78 Jähriger abgezockt: Polizei München warnt vor Fernwartungsbetrug

Ein angeblicher Mitarbeiter einer EDV-Firma hat am Dienstag einen 78-jährigen Münchner dazu gebracht, seinen Computer für einen Fernzugriff freizugeben. Dann ermunterte der Trickbetrüger den Senior, Nummern von Guthabenkarten einzugeben. Der Mitarbeiter eines Geschäfts verhinderte dann, dass das Betrugsopfer weitere Guthabenkarten kaufte und so dem Trickdieb nicht wieder auf den Leim gehen konnte. 

Senior am Telefon
Senior am Telefon, Quelle Bild polizei-beratung.de

Am Dienstag, 26. Januar 2021, gegen Mitternacht, erhielt ein 78-Jähriger in München-Forstenried einen Anruf auf seinem Festnetz-Telefon. Der Anrufer gab sich als angeblicher Mitarbeiter einer EDV-Firma aus, welcher den Computer des 78-Jährigen reparieren wollte. Hierzu sei es nötig, den Computer fernzusteuern. Er überzeugte den 78-Jährigen davon, mehrere Eingaben am Computer durchzuführen, um eine Fernzugriff auf seinen Computers zu erlauben.

Der 78-Jährige wurde aufgefordert, Guthabenkarten für den Erwerb von Software im Wert von mehreren Hundert Euro zu kaufen und die freigerubbelten Nummern auf einer Seite einzutragen, auf die der Trickbetrüger den Zugriff hatte. Nachdem der 78-Jährige dies getan hatte, wurde er am darauffolgenden Tag aufgefordert nochmals weitere Karten zu erwerben und wieder die freigerubbelten Nummern einzutragen.

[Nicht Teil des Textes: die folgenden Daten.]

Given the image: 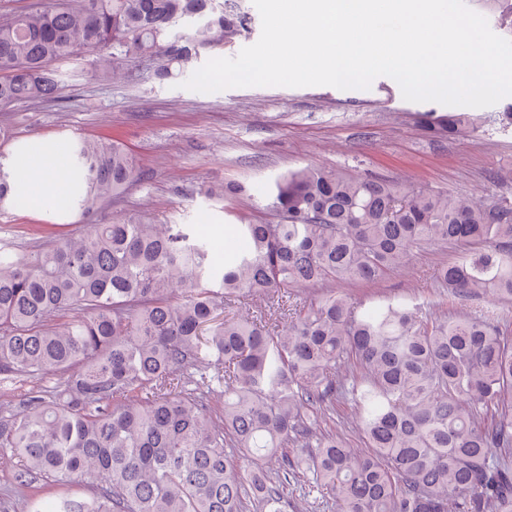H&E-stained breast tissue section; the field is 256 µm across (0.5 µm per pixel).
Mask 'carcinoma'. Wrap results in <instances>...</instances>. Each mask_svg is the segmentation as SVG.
Wrapping results in <instances>:
<instances>
[{
    "mask_svg": "<svg viewBox=\"0 0 512 512\" xmlns=\"http://www.w3.org/2000/svg\"><path fill=\"white\" fill-rule=\"evenodd\" d=\"M244 25L217 0L0 15V105L56 97L52 65L88 52L114 80L121 59L156 55L164 79ZM75 160L87 228L0 256V374L31 382L0 417V464L27 512H285L295 484L336 512H512V324L477 305L512 302V207L307 166L274 182L276 220L239 225L249 250L216 271L181 224L96 222L138 178L121 142L81 139ZM18 195L0 163V205ZM423 245L457 249L436 272L452 313L385 297L361 314L334 289L289 312L309 287L377 284ZM240 296L264 306L240 315ZM338 398L362 451L327 425Z\"/></svg>",
    "mask_w": 512,
    "mask_h": 512,
    "instance_id": "1",
    "label": "carcinoma"
}]
</instances>
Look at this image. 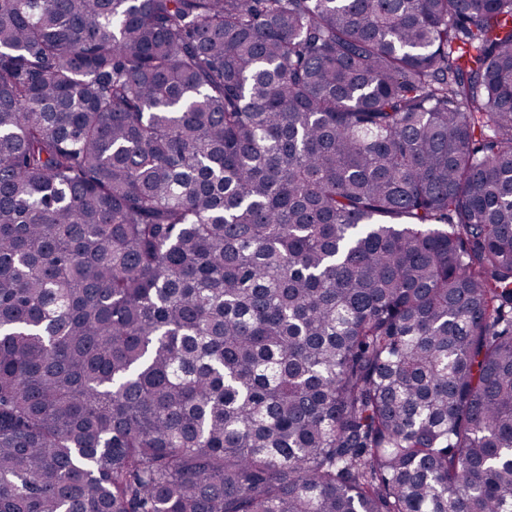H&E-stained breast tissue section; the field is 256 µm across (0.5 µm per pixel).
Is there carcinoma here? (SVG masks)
I'll return each mask as SVG.
<instances>
[{"instance_id": "carcinoma-1", "label": "carcinoma", "mask_w": 512, "mask_h": 512, "mask_svg": "<svg viewBox=\"0 0 512 512\" xmlns=\"http://www.w3.org/2000/svg\"><path fill=\"white\" fill-rule=\"evenodd\" d=\"M0 512H512V0H0Z\"/></svg>"}]
</instances>
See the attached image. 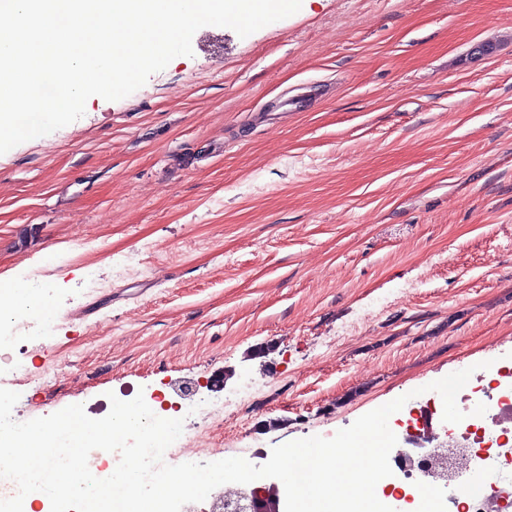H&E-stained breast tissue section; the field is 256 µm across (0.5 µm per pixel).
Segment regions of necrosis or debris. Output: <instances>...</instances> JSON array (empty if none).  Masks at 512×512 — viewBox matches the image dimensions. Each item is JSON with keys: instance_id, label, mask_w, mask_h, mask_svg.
<instances>
[{"instance_id": "1", "label": "necrosis or debris", "mask_w": 512, "mask_h": 512, "mask_svg": "<svg viewBox=\"0 0 512 512\" xmlns=\"http://www.w3.org/2000/svg\"><path fill=\"white\" fill-rule=\"evenodd\" d=\"M52 302L48 281L39 277L32 278L26 300L12 301L14 316L8 329H0V367L11 365L16 336L45 335L48 326L40 319L38 309ZM252 388L248 382L225 393L223 398L205 401L196 398L188 384L183 383L170 393L152 397L150 403L163 409L177 405L180 416L193 425L201 419L223 417L225 409L245 403ZM480 403L486 404L487 411L481 416L474 415L473 410ZM457 405L465 414L457 424L443 421V403L437 393L421 394L403 406L405 420L396 436L399 443L415 451L413 473L424 469L428 476L417 482L411 476L405 477L395 481L393 489L385 490V503L395 512L421 495L428 500V512H439L438 503L443 498L455 512H502L498 498L474 485L455 483L449 471L462 452L476 453L490 444L512 447V372L492 367L482 370L475 385L458 394Z\"/></svg>"}]
</instances>
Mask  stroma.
I'll return each instance as SVG.
<instances>
[{
    "label": "stroma",
    "mask_w": 512,
    "mask_h": 512,
    "mask_svg": "<svg viewBox=\"0 0 512 512\" xmlns=\"http://www.w3.org/2000/svg\"><path fill=\"white\" fill-rule=\"evenodd\" d=\"M192 48L0 154V282L60 295L0 381L23 420L252 379L190 431L230 457L511 368L512 0H302ZM90 263L112 285L88 295Z\"/></svg>",
    "instance_id": "35a3bbf8"
}]
</instances>
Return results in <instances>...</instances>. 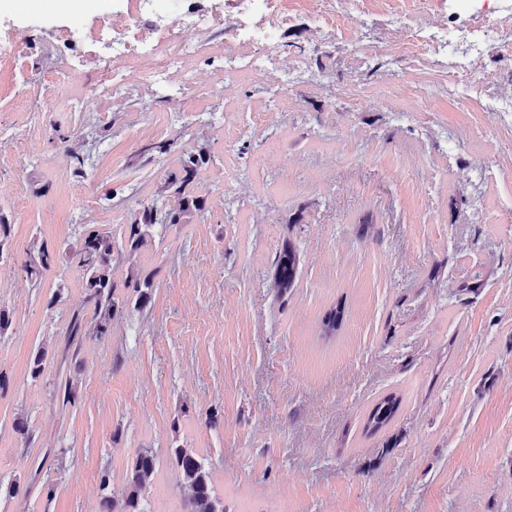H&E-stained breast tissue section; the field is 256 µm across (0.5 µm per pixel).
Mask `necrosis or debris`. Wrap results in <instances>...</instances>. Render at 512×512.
Returning <instances> with one entry per match:
<instances>
[{"mask_svg": "<svg viewBox=\"0 0 512 512\" xmlns=\"http://www.w3.org/2000/svg\"><path fill=\"white\" fill-rule=\"evenodd\" d=\"M111 0L99 7L86 0L79 18L58 24L44 52L59 64L45 73L52 100H75L88 109L104 96L120 98L130 88H148L179 76L198 95L234 94L230 76L246 72L260 81L287 87L308 59L294 57L281 36L295 22L282 0ZM319 35H333L349 20L359 25L360 49L354 68L394 56L416 68L448 65L449 78L479 84L483 110L495 121L512 112V90L501 91L500 77L488 67V53L512 56V0H421L416 12L391 14L390 41L375 38L365 0H315ZM224 60V81L195 74L191 66L205 55Z\"/></svg>", "mask_w": 512, "mask_h": 512, "instance_id": "1", "label": "necrosis or debris"}]
</instances>
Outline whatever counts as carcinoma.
<instances>
[{
	"label": "carcinoma",
	"instance_id": "carcinoma-1",
	"mask_svg": "<svg viewBox=\"0 0 512 512\" xmlns=\"http://www.w3.org/2000/svg\"><path fill=\"white\" fill-rule=\"evenodd\" d=\"M143 153L176 155L177 166L169 170L160 186L157 196L164 198L168 206L161 210L156 199L144 201L130 214L129 222L121 226V245H116L112 231L90 227L80 238L79 248L73 253L77 266L82 272V285L86 300L93 307L95 323L90 339L102 341L112 331V320L129 305L141 309L151 297L153 281L150 274L143 272L140 265L141 250L152 237L155 226L192 224L204 208V199L193 194L198 170L210 160L209 145L185 147L173 138L148 144ZM120 258H115V252ZM28 260L24 263L27 278L33 283L41 282L50 270L52 256L38 238L30 239L26 248ZM126 264L123 286L135 293V299L117 294L113 279V262ZM299 258L293 247L288 246L279 254L274 275V287L286 290L292 287L298 274ZM401 398L395 394L382 397L369 411L364 430L375 433L389 425L395 418ZM158 461L153 452L140 448L134 454L127 468L124 484L117 491L110 488V476L101 477V490L107 494L101 497V512H151L144 499L143 491L150 483ZM169 466L177 487L188 491L187 512H231L223 497L214 487L211 469L193 448L176 446L170 448Z\"/></svg>",
	"mask_w": 512,
	"mask_h": 512
}]
</instances>
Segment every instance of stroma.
<instances>
[{
  "label": "stroma",
  "mask_w": 512,
  "mask_h": 512,
  "mask_svg": "<svg viewBox=\"0 0 512 512\" xmlns=\"http://www.w3.org/2000/svg\"><path fill=\"white\" fill-rule=\"evenodd\" d=\"M13 4L33 40L0 58V214L12 226L0 307L13 320L0 338V482L20 485L0 512H99L101 476L121 485L141 448L159 462L151 512H183L176 445L251 512H512V210L484 203L487 182L512 185V119L483 142L473 86L424 108L393 84L424 79L407 60L354 74L355 26L314 44L313 0H287L296 21L284 40L312 71L288 87L297 108L269 126L252 121L276 104L267 82L239 87L247 112L175 78L94 111L49 107L39 76L20 73L40 62L57 10ZM361 96L381 104L353 106ZM59 131L78 134L83 173L56 162ZM179 134L211 147L194 184L202 216L157 228L142 252L146 308L124 309L104 341L69 338L72 314L88 329L94 313L66 246L87 224L119 231L175 164L143 162L138 147ZM479 166L487 180L456 176ZM34 236L54 256L37 285L23 269ZM288 244L299 275L281 295L273 273ZM464 282L475 292L460 294ZM337 306L343 319L325 335ZM41 349L48 369L35 379ZM390 393L395 419L365 434Z\"/></svg>",
  "instance_id": "35a3bbf8"
}]
</instances>
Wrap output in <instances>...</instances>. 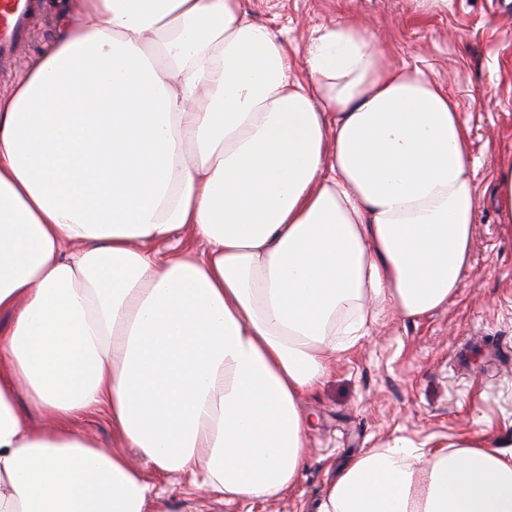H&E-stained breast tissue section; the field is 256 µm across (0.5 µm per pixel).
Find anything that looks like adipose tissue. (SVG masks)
<instances>
[{"label": "adipose tissue", "mask_w": 512, "mask_h": 512, "mask_svg": "<svg viewBox=\"0 0 512 512\" xmlns=\"http://www.w3.org/2000/svg\"><path fill=\"white\" fill-rule=\"evenodd\" d=\"M75 9L0 98V512H175L149 468L222 503L284 493L329 357L455 298L471 129L354 19L299 75L239 0ZM184 230L206 251L155 252ZM97 410L119 449L72 429ZM314 512H512V448L372 450Z\"/></svg>", "instance_id": "ef3b65f1"}]
</instances>
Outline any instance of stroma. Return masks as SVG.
Wrapping results in <instances>:
<instances>
[{"instance_id":"35a3bbf8","label":"stroma","mask_w":512,"mask_h":512,"mask_svg":"<svg viewBox=\"0 0 512 512\" xmlns=\"http://www.w3.org/2000/svg\"><path fill=\"white\" fill-rule=\"evenodd\" d=\"M70 0H39L25 44L0 60V95L53 46ZM287 41L294 66L319 29L355 16L396 64L451 90L471 128L478 213L470 268L447 309L411 322L389 316L337 358L301 402L310 420L307 463L296 486L267 500L212 504V512H312L351 457L404 440L435 448L485 431L512 442V224L500 223L497 166L512 149V0H450L424 12L413 0H240Z\"/></svg>"}]
</instances>
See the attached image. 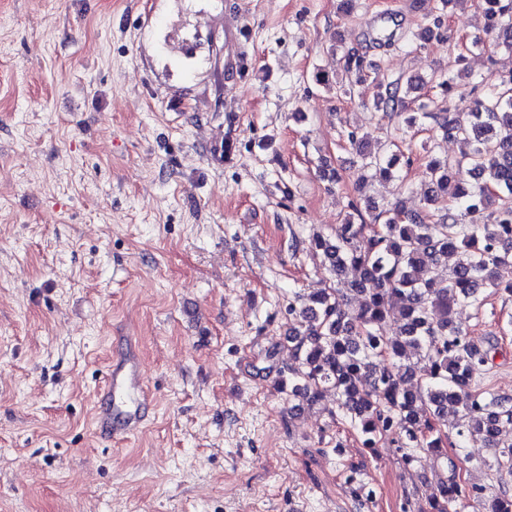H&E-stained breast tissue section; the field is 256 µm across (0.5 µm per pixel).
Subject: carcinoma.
Segmentation results:
<instances>
[{"instance_id": "cac0c4a2", "label": "carcinoma", "mask_w": 512, "mask_h": 512, "mask_svg": "<svg viewBox=\"0 0 512 512\" xmlns=\"http://www.w3.org/2000/svg\"><path fill=\"white\" fill-rule=\"evenodd\" d=\"M465 0H439L433 25L414 34L427 42L438 35L442 16ZM485 18L484 36L471 45L512 50V0H478ZM472 99L453 96L454 78H437L448 108L432 114L442 134L460 140L469 151L426 167L429 191L425 207L405 212L395 205L373 211L372 223L351 220L333 235L309 239L323 263L336 275L351 268L350 288H322L311 303H288L298 328L292 356L301 369L292 372V392L313 402L322 388L336 390V406L345 421L373 448L391 438L410 466L425 452H438L455 430L458 440L481 435L498 455L512 462V442L500 439V427L512 425V398L484 390L475 373L488 363V351L475 346L455 321L458 305L481 306L483 290L512 294V70L468 74ZM423 80L406 75L377 82L373 105L398 111L404 135L416 126L406 99ZM458 112L471 113L463 122ZM348 141L364 171L382 181L398 178L401 150L396 141L373 148L353 132ZM458 258L444 278L430 276L448 255ZM399 310L395 336L384 324ZM417 387L405 386L408 376ZM471 489L459 479L457 464L431 496L432 512H459Z\"/></svg>"}]
</instances>
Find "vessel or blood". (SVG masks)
<instances>
[{
  "label": "vessel or blood",
  "mask_w": 512,
  "mask_h": 512,
  "mask_svg": "<svg viewBox=\"0 0 512 512\" xmlns=\"http://www.w3.org/2000/svg\"><path fill=\"white\" fill-rule=\"evenodd\" d=\"M142 386L140 361L133 351H126L108 369L104 400L96 415L101 435L128 436L140 429L147 409L145 399L140 396Z\"/></svg>",
  "instance_id": "obj_1"
}]
</instances>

Als der 78-Jährige im Bereich der Forstenrieder Allee in mehreren Läden die besagten Guthabenkarten erwarb, wurde er von einem Mitarbeiter eines der Geschäfte angesprochen, der den Kauf hinterfragte und so Zweifel beim 78-Jährigen weckte, dass er Opfer einer Straftat geworden sein könnte.

Einer Polizeistreife der Polizeiinspektion 29 (Forstenried) nahm den Fall auf und die Münchner Kriminalpolizei übernahm die weiteren Ermittlungen.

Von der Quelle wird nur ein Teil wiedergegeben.